We can forget about the Gina Miller case [that Parliament had to decide the Article 50 notification]. Both sides agreed – for very different reasons - that an Article 50 notification was irrevocable. But the courts did not decide that point.
The House of Commons Library produced a briefing note and concluded that “a preponderance of academic opinion” holds that the notification is revocable.
The Politicians Speak
Lord Kerr, the British diplomat who was the UK’s ambassador to the EU and who later became secretary-general of the European Convention on the Future of Europe, was responsible for drafting the first version of the Article. He has frequently said the notification is reversible. Sometimes he adds that some might want some sort of price to be paid.
Asked whether the formal Article 50 divorce process could be reversed, Mr Tusk replied: “I would be happiest if it is.”. He reiterated his view that whether Brexit takes place is a matter for the UK as recently as October 2017.
Angela Merkel said in June 2016 “I see no way to reverse that” and “This decision has been taken” (my translation). Both statements were reported in the British press as Merkel saying that Brexit is irreversible. But seen in context the statements were a call on the EU to negotiate seriously; but also not to negotiate concessions designed to keep the UK in the EU. They were not a statement about the law.
The European Institutions
On 12 July 2017 the European Commission’s factsheet on Brexit stated categorically: “… once triggered, [Article 50] cannot be unilaterally reversed. Article 50 does not provide for the unilateral withdrawal of the notification.”

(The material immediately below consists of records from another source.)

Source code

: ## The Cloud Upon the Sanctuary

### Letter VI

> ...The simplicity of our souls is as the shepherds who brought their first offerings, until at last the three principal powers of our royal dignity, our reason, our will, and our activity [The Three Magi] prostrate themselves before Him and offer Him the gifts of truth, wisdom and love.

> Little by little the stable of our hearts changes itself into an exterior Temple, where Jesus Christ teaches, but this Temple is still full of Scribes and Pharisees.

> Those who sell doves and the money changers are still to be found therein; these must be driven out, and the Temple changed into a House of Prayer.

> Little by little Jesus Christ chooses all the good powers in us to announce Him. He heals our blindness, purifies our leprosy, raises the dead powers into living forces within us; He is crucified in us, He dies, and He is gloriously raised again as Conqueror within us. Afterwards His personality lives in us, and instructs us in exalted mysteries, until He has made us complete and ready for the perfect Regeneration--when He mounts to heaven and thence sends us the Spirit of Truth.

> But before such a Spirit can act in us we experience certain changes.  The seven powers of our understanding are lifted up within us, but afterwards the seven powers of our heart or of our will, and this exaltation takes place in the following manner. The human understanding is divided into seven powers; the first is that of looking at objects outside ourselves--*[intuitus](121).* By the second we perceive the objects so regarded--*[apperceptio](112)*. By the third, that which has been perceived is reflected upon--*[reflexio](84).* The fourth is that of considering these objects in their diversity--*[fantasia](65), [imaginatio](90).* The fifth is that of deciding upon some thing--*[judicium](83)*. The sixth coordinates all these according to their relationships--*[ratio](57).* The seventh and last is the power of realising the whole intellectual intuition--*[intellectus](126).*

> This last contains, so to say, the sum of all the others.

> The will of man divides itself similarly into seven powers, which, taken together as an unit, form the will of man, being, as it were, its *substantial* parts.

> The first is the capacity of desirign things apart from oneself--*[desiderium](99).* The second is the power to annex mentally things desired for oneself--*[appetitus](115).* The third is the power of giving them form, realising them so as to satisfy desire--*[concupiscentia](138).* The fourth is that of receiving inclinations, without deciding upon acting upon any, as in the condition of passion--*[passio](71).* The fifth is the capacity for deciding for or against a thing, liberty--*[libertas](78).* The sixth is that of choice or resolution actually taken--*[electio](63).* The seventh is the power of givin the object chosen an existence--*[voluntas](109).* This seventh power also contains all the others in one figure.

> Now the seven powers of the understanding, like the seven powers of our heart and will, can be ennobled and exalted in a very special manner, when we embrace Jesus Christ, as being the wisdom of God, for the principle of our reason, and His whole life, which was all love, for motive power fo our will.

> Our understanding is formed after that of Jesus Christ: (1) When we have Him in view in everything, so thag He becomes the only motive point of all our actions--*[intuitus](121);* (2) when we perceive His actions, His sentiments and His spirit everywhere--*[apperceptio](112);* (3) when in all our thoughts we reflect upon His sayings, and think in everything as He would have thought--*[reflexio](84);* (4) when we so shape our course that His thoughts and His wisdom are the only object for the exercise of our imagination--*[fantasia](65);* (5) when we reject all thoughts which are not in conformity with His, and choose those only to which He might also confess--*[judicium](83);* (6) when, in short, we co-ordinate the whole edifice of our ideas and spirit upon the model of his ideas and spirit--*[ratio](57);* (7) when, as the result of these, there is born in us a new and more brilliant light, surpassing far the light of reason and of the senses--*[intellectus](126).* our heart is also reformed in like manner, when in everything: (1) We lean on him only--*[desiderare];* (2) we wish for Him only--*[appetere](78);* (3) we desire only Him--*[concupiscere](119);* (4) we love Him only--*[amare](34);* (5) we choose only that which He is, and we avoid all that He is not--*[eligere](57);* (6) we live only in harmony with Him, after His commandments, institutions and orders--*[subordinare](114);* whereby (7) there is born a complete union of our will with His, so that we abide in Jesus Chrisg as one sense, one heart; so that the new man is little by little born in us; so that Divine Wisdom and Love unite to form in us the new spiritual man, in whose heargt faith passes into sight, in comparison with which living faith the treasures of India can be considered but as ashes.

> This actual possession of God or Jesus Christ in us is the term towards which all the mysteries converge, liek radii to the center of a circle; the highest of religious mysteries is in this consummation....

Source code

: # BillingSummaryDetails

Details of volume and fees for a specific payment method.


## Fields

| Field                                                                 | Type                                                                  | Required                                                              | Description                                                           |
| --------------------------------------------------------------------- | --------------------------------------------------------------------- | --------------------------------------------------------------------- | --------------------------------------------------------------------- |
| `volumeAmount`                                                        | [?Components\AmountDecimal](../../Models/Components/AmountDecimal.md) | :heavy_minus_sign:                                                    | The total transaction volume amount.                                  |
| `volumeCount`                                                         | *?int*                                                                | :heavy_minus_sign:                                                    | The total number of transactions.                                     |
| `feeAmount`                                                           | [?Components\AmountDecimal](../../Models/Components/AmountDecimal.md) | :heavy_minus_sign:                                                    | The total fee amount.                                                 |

In spite of its clarity, it is of course not a statement by the ECJ. And it contradicts the European Parliament resolution on the Brexit negotiations which states that the notification is revocable, though only with the agreement of the EU27. That too is not provided for in Article 50.
Explicitly underpinning the Parliament’s thinking and probably underpinning the Commission’s dogmatic statement is the fear that an Article 50 notification could be revoked and immediately resubmitted as a device unilaterally to extend the negotiating period. Of course, an insincere revocation like that would simply be ineffective.

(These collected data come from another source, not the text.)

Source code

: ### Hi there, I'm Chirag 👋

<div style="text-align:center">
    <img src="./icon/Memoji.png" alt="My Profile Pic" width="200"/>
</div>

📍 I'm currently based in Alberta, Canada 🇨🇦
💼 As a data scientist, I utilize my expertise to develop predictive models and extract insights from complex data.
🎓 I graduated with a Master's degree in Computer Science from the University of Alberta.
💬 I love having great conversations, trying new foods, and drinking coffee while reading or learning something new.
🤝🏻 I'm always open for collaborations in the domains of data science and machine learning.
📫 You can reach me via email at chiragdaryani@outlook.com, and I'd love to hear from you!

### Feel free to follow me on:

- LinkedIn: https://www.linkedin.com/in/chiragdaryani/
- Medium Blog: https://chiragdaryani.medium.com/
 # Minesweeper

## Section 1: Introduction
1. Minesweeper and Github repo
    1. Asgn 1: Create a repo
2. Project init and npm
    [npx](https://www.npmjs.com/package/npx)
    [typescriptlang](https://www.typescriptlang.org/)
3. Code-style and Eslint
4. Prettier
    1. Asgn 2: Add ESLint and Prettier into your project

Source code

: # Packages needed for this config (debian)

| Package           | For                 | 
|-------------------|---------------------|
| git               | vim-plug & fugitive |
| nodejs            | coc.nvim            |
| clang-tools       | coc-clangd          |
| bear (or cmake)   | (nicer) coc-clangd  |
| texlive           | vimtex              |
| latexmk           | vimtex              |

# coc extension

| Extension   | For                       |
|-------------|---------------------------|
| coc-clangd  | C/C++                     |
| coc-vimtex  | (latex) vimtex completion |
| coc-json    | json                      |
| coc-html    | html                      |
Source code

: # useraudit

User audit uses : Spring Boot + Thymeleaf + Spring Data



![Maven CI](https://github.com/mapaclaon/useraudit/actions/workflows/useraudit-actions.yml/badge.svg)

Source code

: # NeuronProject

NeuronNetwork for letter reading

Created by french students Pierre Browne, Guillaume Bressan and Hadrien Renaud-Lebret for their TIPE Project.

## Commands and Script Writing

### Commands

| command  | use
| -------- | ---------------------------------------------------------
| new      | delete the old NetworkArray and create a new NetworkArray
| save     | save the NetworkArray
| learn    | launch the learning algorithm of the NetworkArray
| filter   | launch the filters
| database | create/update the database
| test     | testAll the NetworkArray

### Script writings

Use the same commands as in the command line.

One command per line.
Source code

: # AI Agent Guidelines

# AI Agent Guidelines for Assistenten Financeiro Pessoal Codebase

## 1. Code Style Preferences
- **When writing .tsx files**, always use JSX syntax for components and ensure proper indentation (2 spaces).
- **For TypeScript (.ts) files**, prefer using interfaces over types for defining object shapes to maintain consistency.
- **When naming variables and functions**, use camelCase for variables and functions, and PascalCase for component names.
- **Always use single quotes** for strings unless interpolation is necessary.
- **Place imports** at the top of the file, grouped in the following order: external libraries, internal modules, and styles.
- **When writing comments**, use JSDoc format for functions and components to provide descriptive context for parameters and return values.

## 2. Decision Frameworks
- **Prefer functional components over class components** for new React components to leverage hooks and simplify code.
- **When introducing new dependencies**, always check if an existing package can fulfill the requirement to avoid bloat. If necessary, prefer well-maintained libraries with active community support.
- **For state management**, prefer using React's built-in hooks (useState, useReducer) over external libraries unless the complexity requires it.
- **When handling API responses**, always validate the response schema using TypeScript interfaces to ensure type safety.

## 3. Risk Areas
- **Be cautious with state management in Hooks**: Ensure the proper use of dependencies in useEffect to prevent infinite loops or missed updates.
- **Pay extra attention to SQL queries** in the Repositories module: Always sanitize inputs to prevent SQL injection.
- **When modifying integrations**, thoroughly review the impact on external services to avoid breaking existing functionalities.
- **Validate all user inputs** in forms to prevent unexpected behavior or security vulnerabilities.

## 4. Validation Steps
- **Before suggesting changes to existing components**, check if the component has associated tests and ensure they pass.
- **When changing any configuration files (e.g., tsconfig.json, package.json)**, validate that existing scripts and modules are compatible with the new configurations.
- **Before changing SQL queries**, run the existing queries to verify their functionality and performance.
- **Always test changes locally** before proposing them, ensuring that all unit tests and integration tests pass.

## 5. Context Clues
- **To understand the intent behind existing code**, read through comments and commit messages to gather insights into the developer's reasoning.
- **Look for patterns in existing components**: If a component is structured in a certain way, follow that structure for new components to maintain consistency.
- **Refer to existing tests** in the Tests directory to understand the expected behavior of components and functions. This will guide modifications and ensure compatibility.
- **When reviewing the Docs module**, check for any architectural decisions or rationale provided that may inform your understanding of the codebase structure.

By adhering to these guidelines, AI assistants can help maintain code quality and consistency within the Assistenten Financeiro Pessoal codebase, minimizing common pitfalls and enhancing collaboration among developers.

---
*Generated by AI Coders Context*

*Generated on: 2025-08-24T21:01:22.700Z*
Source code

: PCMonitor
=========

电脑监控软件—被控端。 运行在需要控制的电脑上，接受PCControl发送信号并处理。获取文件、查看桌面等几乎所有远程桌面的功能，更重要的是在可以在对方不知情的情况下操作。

After our victory in the referendum on the terms, the new Remain government goes to Brussels and announces that it is withdrawing the Article 50 notification.
EU member states grumble about lost time and effort but are relieved. EU28 is better than EU27. And the fact that we have changed our mind is a spectacular vote of confidence in the European project. So they will watch us withdraw the notification and accept the fact.
Nigel Farage MEP however takes us to the ECJ – which would be enjoyable in its own right. He argues that the Article 50 notification is irrevocable.
The ECJ must decide the case in the interests of the treaties whose general principles are closer co-operation and harmony between European countries – which point to a wider membership of the EU for European democracies.
Essentially Farage would be calling for the UK’s expulsion from the EU. There is no treaty provision for expulsion of a member state.
If you go to law, there is always litigation risk. But it is hard to believe that the ECJ would in substance insist on expulsion on the back of a disputed interpretation of a procedural technicality.
We may assume that the Article 50 notification may be revoked.